While we said above that city jails are not now needed and were not contemplated by the legislature, we must qualify that to the extent that city jails are permitted under KRS 95.787, for cities of the 4th or 5th classes, but only as a place of detention and safekeeping of persons, arrested for any bailable offense, prior to their being taken before the court for examination. That statute reads:
"Persons arrested for any bailable offense, in cities of the fourth or fifth class, may be placed in the station house, county jail or city jail for safekeeping until taken before the court for examination."

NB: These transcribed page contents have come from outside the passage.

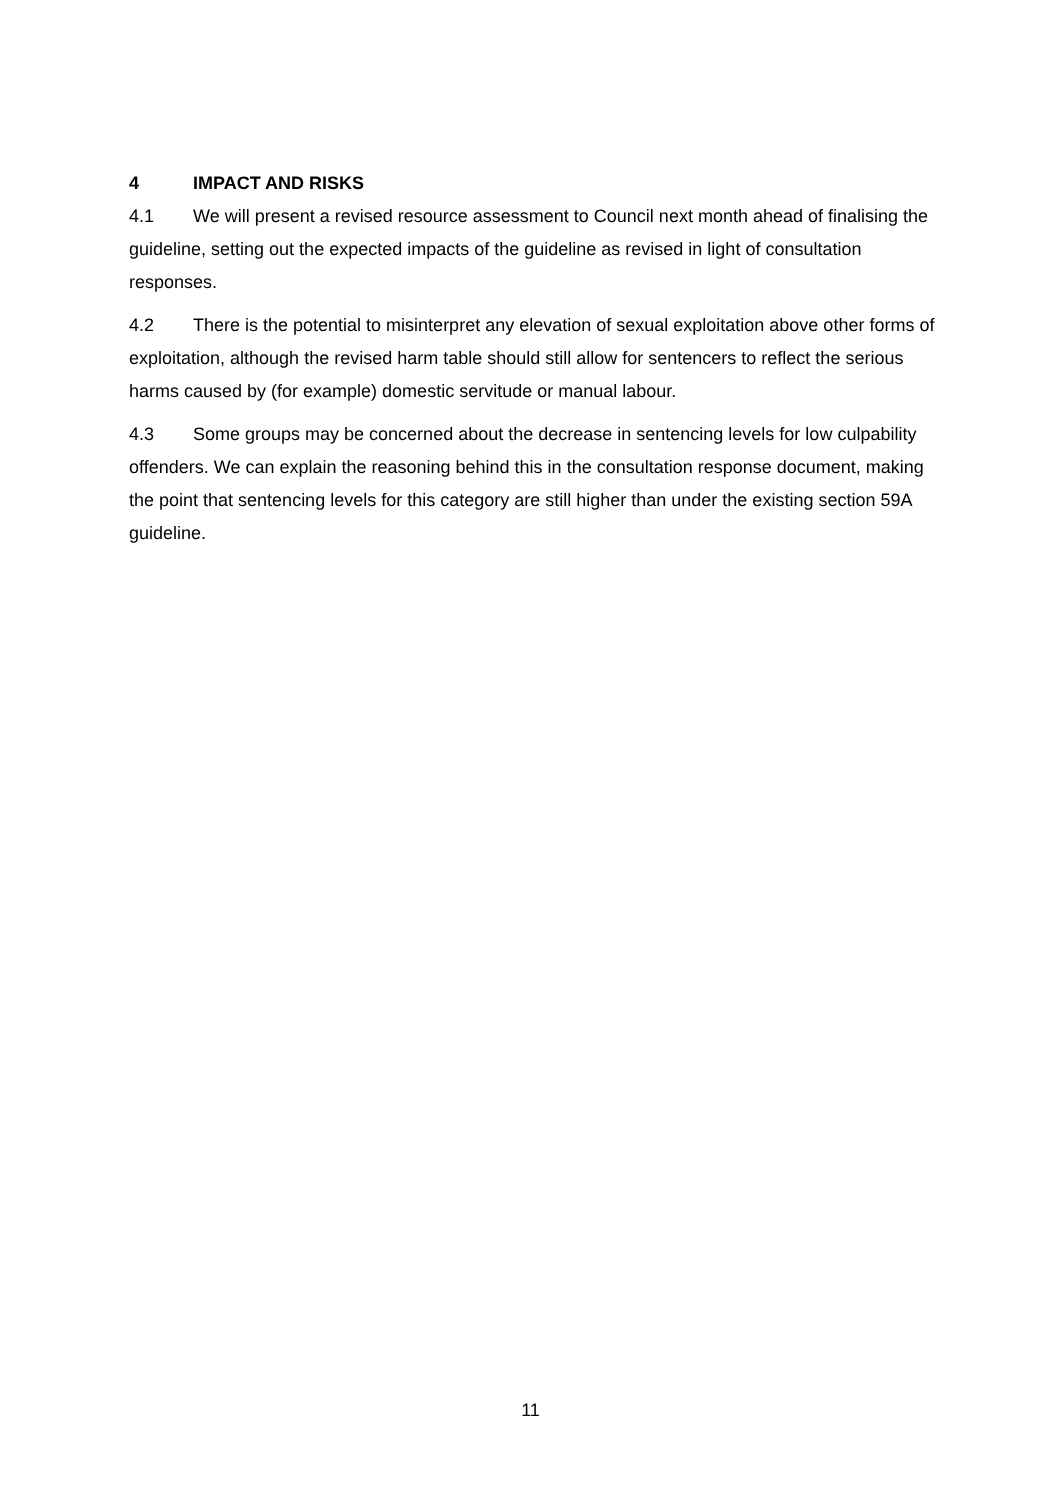4 IMPACT AND RISKS
4.1 We will present a revised resource assessment to Council next month ahead of finalising the guideline, setting out the expected impacts of the guideline as revised in light of consultation responses.
4.2 There is the potential to misinterpret any elevation of sexual exploitation above other forms of exploitation, although the revised harm table should still allow for sentencers to reflect the serious harms caused by (for example) domestic servitude or manual labour.
4.3 Some groups may be concerned about the decrease in sentencing levels for low culpability offenders. We can explain the reasoning behind this in the consultation response document, making the point that sentencing levels for this category are still higher than under the existing section 59A guideline.
11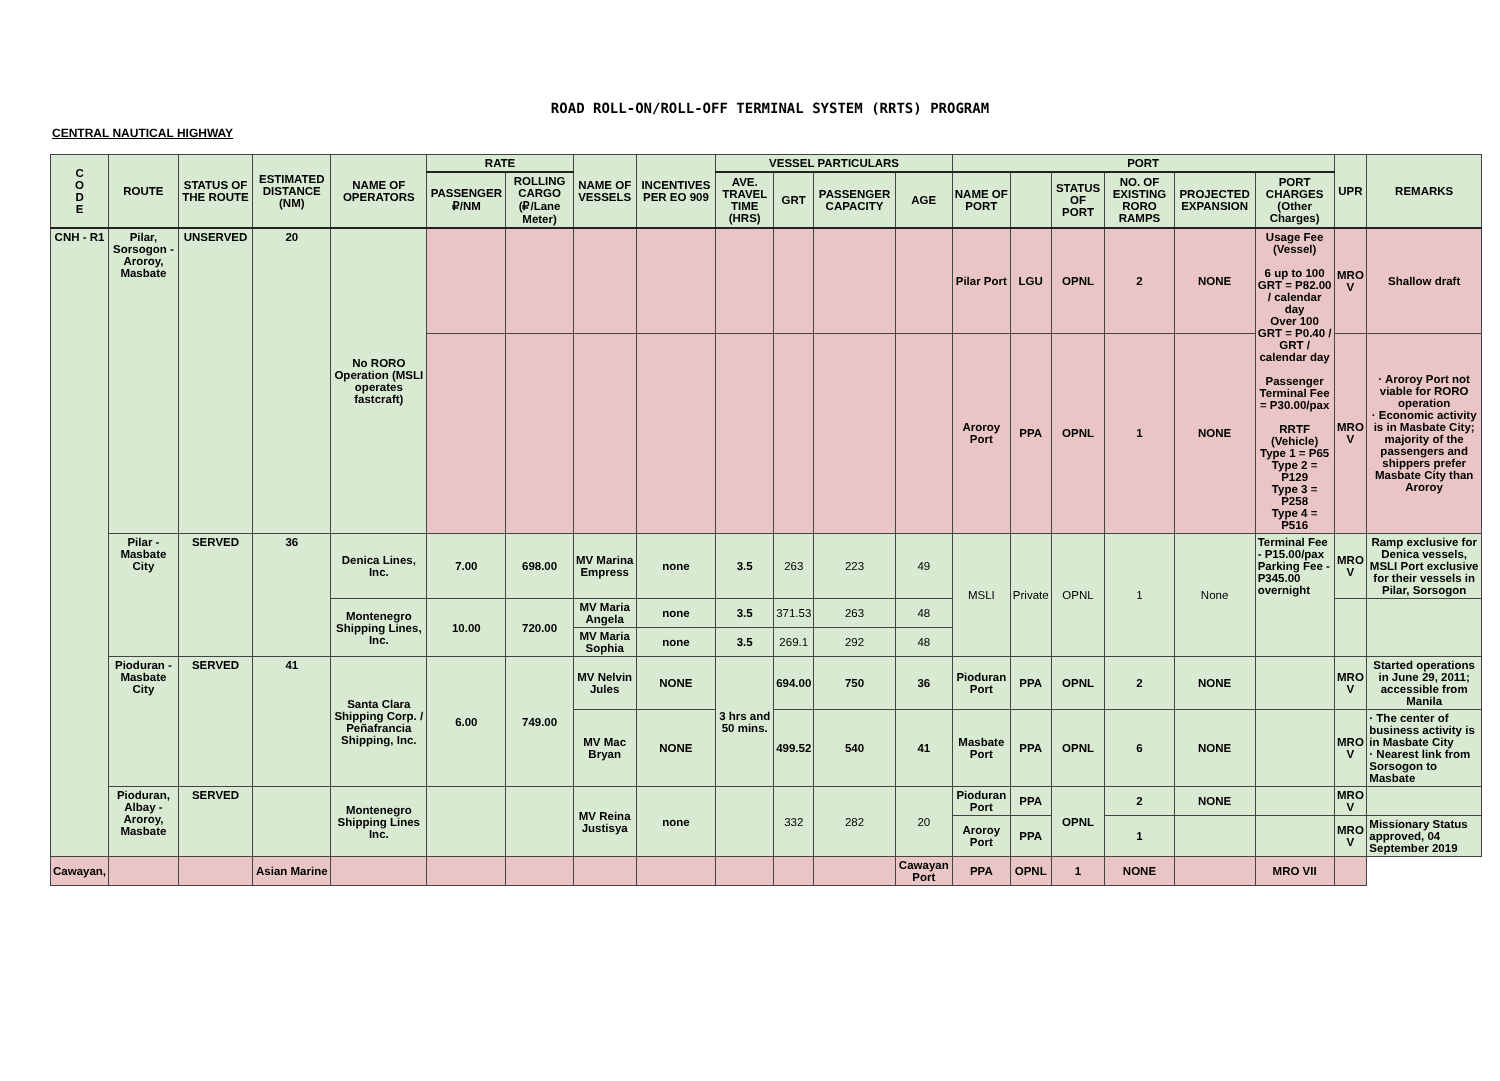ROAD ROLL-ON/ROLL-OFF TERMINAL SYSTEM (RRTS) PROGRAM
CENTRAL NAUTICAL HIGHWAY
| C O D E | ROUTE | STATUS OF THE ROUTE | ESTIMATED DISTANCE (NM) | NAME OF OPERATORS | RATE | | NAME OF VESSELS | INCENTIVES PER EO 909 | VESSEL PARTICULARS | | | | PORT | | | | | | UPR | REMARKS |
| --- | --- | --- | --- | --- | --- | --- | --- | --- | --- | --- | --- | --- | --- | --- | --- | --- | --- | --- | --- | --- |
| | | | | | PASSENGER ₽/NM | ROLLING CARGO (₽/Lane Meter) | | | AVE. TRAVEL TIME (HRS) | GRT | PASSENGER CAPACITY | AGE | NAME OF PORT | | STATUS OF PORT | NO. OF EXISTING RORO RAMPS | PROJECTED EXPANSION | PORT CHARGES (Other Charges) | | |
| CNH - R1 | Pilar, Sorsogon - Aroroy, Masbate | UNSERVED | 20 | No RORO Operation (MSLI operates fastcraft) | | | | | | | | | Pilar Port | LGU | OPNL | 2 | NONE | Usage Fee (Vessel) 6 up to 100 GRT = P82.00 / calendar day Over 100 GRT = P0.40 / GRT / calendar day Passenger Terminal Fee = P30.00/pax RRTF (Vehicle) Type 1 = P65 Type 2 = P129 Type 3 = P258 Type 4 = P516 | MRO V | Shallow draft |
| | | | | | | | | | | | | | Aroroy Port | PPA | OPNL | 1 | NONE | | MRO V | · Aroroy Port not viable for RORO operation · Economic activity is in Masbate City; majority of the passengers and shippers prefer Masbate City than Aroroy |
| | Pilar - Masbate City | SERVED | 36 | Denica Lines, Inc. | 7.00 | 698.00 | MV Marina Empress | none | 3.5 | 263 | 223 | 49 | MSLI | Private | OPNL | 1 | None | Terminal Fee - P15.00/pax Parking Fee - P345.00 overnight | MRO V | Ramp exclusive for Denica vessels, MSLI Port exclusive for their vessels in Pilar, Sorsogon |
| | | | | Montenegro Shipping Lines, Inc. | 10.00 | 720.00 | MV Maria Angela | none | 3.5 | 371.53 | 263 | 48 | | | | | | | | |
| | | | | | | | MV Maria Sophia | none | 3.5 | 269.1 | 292 | 48 | | | | | | | | |
| | Pioduran - Masbate City | SERVED | 41 | Santa Clara Shipping Corp. / Peñafrancia Shipping, Inc. | 6.00 | 749.00 | MV Nelvin Jules | NONE | 3 hrs and 50 mins. | 694.00 | 750 | 36 | Pioduran Port | PPA | OPNL | 2 | NONE | | MRO V | Started operations in June 29, 2011; accessible from Manila |
| | | | | | | | MV Mac Bryan | NONE | | 499.52 | 540 | 41 | Masbate Port | PPA | OPNL | 6 | NONE | | MRO V | · The center of business activity is in Masbate City · Nearest link from Sorsogon to Masbate |
| | Pioduran, Albay - Aroroy, Masbate | SERVED | | Montenegro Shipping Lines Inc. | | | MV Reina Justisya | none | | 332 | 282 | 20 | Pioduran Port | PPA | OPNL | 2 | NONE | | MRO V | |
| | | | | | | | | | | | | | Aroroy Port | PPA | | 1 | | | MRO V | Missionary Status approved, 04 September 2019 |
| Cawayan, | | | Asian Marine | | | | | | | | | Cawayan Port | PPA | OPNL | 1 | NONE | | MRO VII | | |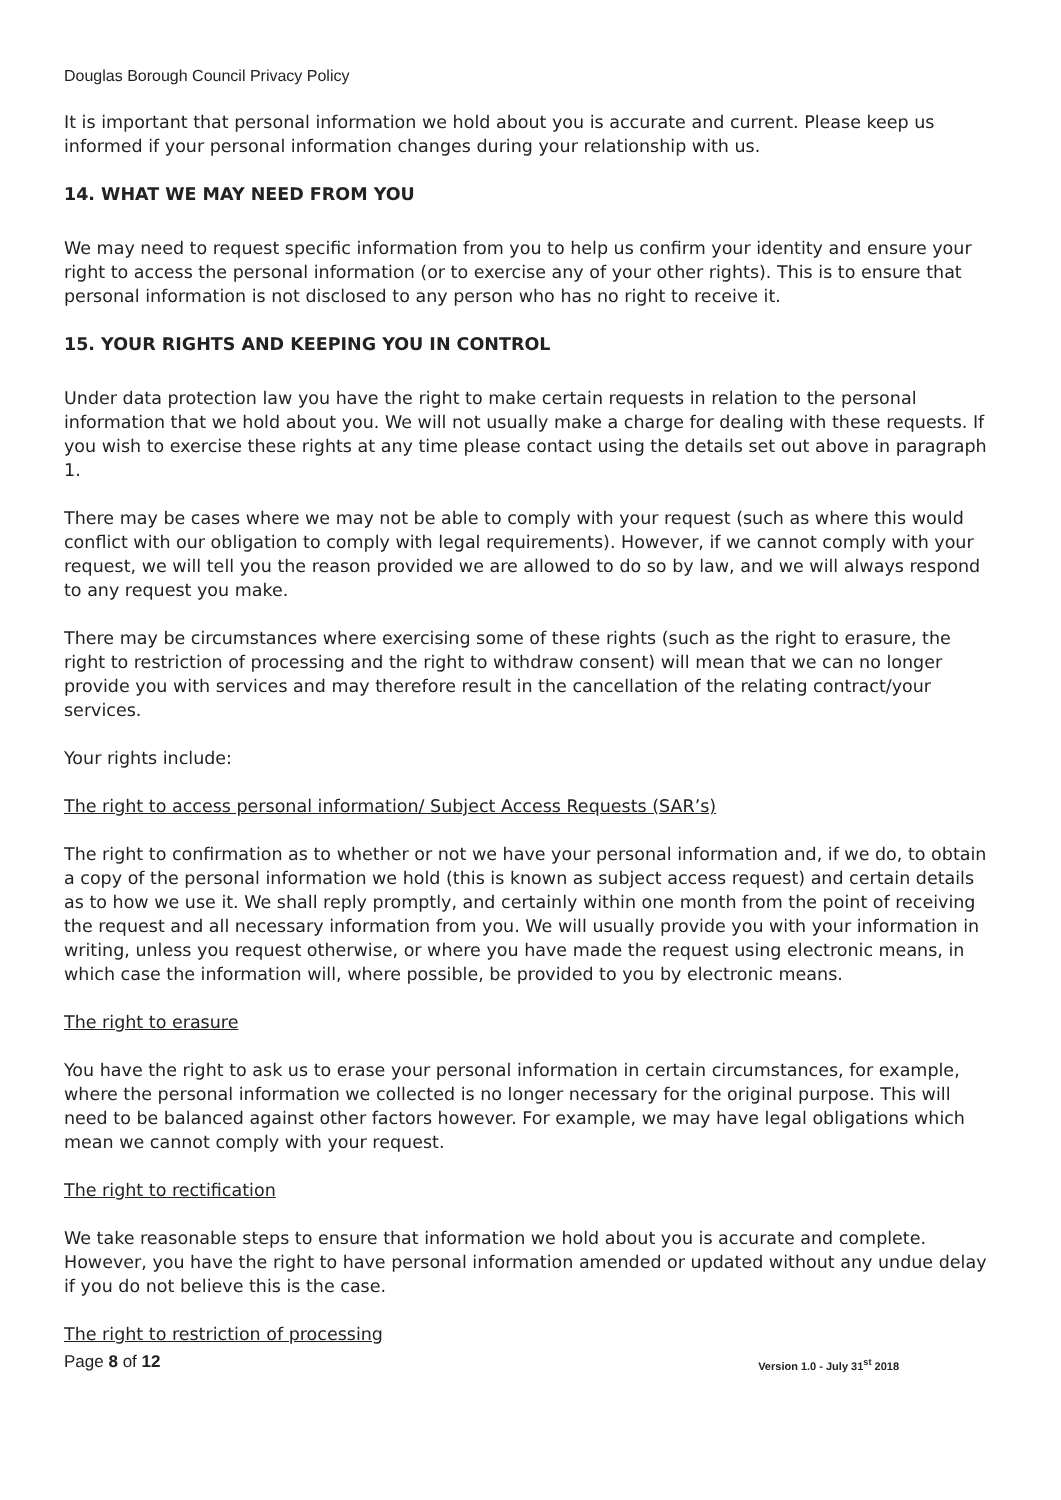Douglas Borough Council Privacy Policy
It is important that personal information we hold about you is accurate and current. Please keep us informed if your personal information changes during your relationship with us.
14. WHAT WE MAY NEED FROM YOU
We may need to request specific information from you to help us confirm your identity and ensure your right to access the personal information (or to exercise any of your other rights). This is to ensure that personal information is not disclosed to any person who has no right to receive it.
15. YOUR RIGHTS AND KEEPING YOU IN CONTROL
Under data protection law you have the right to make certain requests in relation to the personal information that we hold about you. We will not usually make a charge for dealing with these requests. If you wish to exercise these rights at any time please contact using the details set out above in paragraph 1.
There may be cases where we may not be able to comply with your request (such as where this would conflict with our obligation to comply with legal requirements). However, if we cannot comply with your request, we will tell you the reason provided we are allowed to do so by law, and we will always respond to any request you make.
There may be circumstances where exercising some of these rights (such as the right to erasure, the right to restriction of processing and the right to withdraw consent) will mean that we can no longer provide you with services and may therefore result in the cancellation of the relating contract/your services.
Your rights include:
The right to access personal information/ Subject Access Requests (SAR’s)
The right to confirmation as to whether or not we have your personal information and, if we do, to obtain a copy of the personal information we hold (this is known as subject access request) and certain details as to how we use it. We shall reply promptly, and certainly within one month from the point of receiving the request and all necessary information from you. We will usually provide you with your information in writing, unless you request otherwise, or where you have made the request using electronic means, in which case the information will, where possible, be provided to you by electronic means.
The right to erasure
You have the right to ask us to erase your personal information in certain circumstances, for example, where the personal information we collected is no longer necessary for the original purpose. This will need to be balanced against other factors however. For example, we may have legal obligations which mean we cannot comply with your request.
The right to rectification
We take reasonable steps to ensure that information we hold about you is accurate and complete. However, you have the right to have personal information amended or updated without any undue delay if you do not believe this is the case.
The right to restriction of processing
Page 8 of 12 Version 1.0 - July 31<sup>st</sup> 2018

There is nothing in KRS 95.787, however, authorizing the city to operate such facility to incarcerate defendants sentenced to a jail term. OAG 78-539 is modified accordingly.
Footnotes
Footnotes
1 See KRS 95.787 suggesting a city jail for detention of arrested persons prior to being taken before the court for examination. Prior to the 1976 amendment it read "taken before the police court." (Emphasis added).
2 Cert. Den. 86 S. Ct. 131, 382 U.S. 865, 15 L. Ed. 2d 103.
3 65 Ky. L.J. 130, 131, County Jail Reform, by William A. Hoskins.